National Apprenticeship Week 2021


Back in October 2019, as part of our award-winning apprenticeship scheme, we welcomed a new cohort to the WL family, eager to commence their Level 3 Creative Venue Technician course. However, the unprecedented events of 2020 meant that after just six months of them starting, theatres and venues were forced to close and the live sector ground to a halt.






In a year unlike any other, as a business we have continued to undertake projects which could be delivered safely and in accordance with COVID-secure guidelines. The easing of national lockdown restrictions at the end of summer 2020 meant that Kew Gardens were able to open their annual Christmas at Kew illuminated trail in November. For the seventh year, our team worked with leading project and production management company Culture Creative to supply the lighting, cabling and support infrastructure. This gave two of our apprentices, Azaldean Mohammed and Jack Bass, a unique opportunity to join the delivery team, allowing them some much needed time off flexi furlough gaining invaluable onsite work experience.

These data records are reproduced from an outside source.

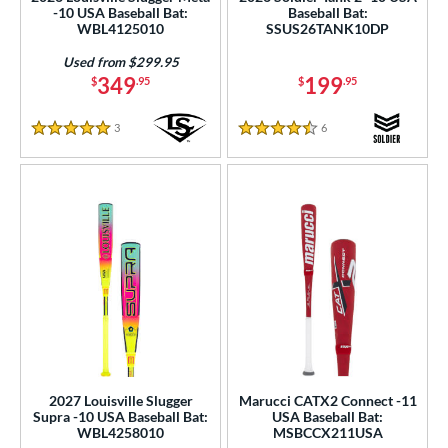
erial
-10 USA Baseball Bat:
Baseball Bat:
WBL4125010
SSUS26TANK10DP
od Type
Used from $299.95
349
199
$
.95
$
.95
 Design
er Design
3
Reviews
6
Reviews
5 Stars
4.5 Stars
nd
ies
tomer Rating
or
r
PACKS/BUNDLES
2027 Louisville Slugger
Marucci CATX2 Connect -11
Supra -10 USA Baseball Bat:
USA Baseball Bat:
COMING SOON
WBL4258010
MSBCCX211USA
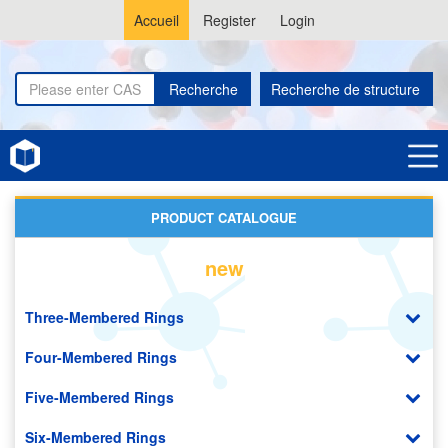
Accueil
Register
Login
Recherche
Recherche de structure
Home
Polyimides (PI)
PRODUCT CATALOGUE
new
Three-Membered Rings
Four-Membered Rings
Five-Membered Rings
Six-Membered Rings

  • Photo by Rikard Österlund







mark the start of National Apprenticeship Week 2021, we caught-up with Jack to

find out a little more about his apprenticeship to date and his time on the

Christmas at Kew project:






  • Well, it has


    certainly been an unconventional start to your apprenticeship, but what have

    been some of the highlights for you so far?






The first six months were a whirlwind! Each

month I joined a different department to learn as much as possible about the

technical elements of lighting, audio, and video, as well as the many markets

that WL operates in. During this time, I was able to develop my hands-on

experience, working on the annual VAULT Festival and the servicing of the Royal

Albert Hall’s in-house lighting inventory.

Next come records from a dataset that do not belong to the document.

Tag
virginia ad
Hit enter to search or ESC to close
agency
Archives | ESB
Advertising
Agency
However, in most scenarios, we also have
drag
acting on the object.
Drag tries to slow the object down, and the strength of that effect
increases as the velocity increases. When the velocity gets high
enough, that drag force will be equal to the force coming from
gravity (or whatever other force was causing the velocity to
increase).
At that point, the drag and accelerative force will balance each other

Another personal highlight was helping to

create WL’s #WeMakeEvents video

last year. We felt it was so important to support the campaign and share some

stark facts and figures demonstrating how badly the live events industry has

been affected by the pandemic.











  • What has been the


    biggest learning curve to date?






My background was mainly in audio, having

studied Music Technology in college. I went on to spend some time providing

sound support to my friends’ bands, before working at a recording studio.

Directly prior to joining WL, I worked for Elicit Theatre Company, where I learnt more about lighting to

add to my skillset. So, the biggest learning curve for me has been in the video

aspect of technical production.






  • How have you been


    occupying your time on furlough?






During the first lockdown I focused on

training and completed my Level 1 and 2 Dante certifications, as well as some

of the online courses run by ETC. WL’s H&S and Workforce Development

Director Chris Nicholls has been very supportive during this time, running some

coaching sessions for us to help cover any knowledge gaps.






Other than that, I have enjoyed pursuing

electronics as a hobby, making a guitar pedal with the help of a colleague in

the Tech Service department, and my next challenge will be a stylophone. I am

also currently preparing for my end point assessments, so I’ve enjoyed having

specific projects to focus on.






  • Tell us more


    about your experience working on Christmas at Kew?






  • Photo by Rikard Österlund

  • Photo by Rikard Österlund






In previous years I have enjoyed visiting Christmas at Kew as a member of the public, so it was really exciting to be a part of the team helping to put such a vast outdoor trail together. The trail covers a lot of Kew Gardens’ UNESCO World Heritage site, and the different festive installations each had very specific lighting and distribution requirements. This year there was a slightly new route through the Rose Garden, as well as neon-wrapped trees and a canopy of stars. In Temperate House, we had to synchronise the light show very precisely with a music soundtrack to achieve the desired effect. As always, the showstopping Palm House finale required a huge number of moving lights to help bring the projections to life. I learnt a lot from my time on the project, from the skill of focusing lights, to helping work out the best set-up configurations within each space. I enjoyed the autonomy and responsibility that we were given at times, to further develop our skills and learn about effective project management.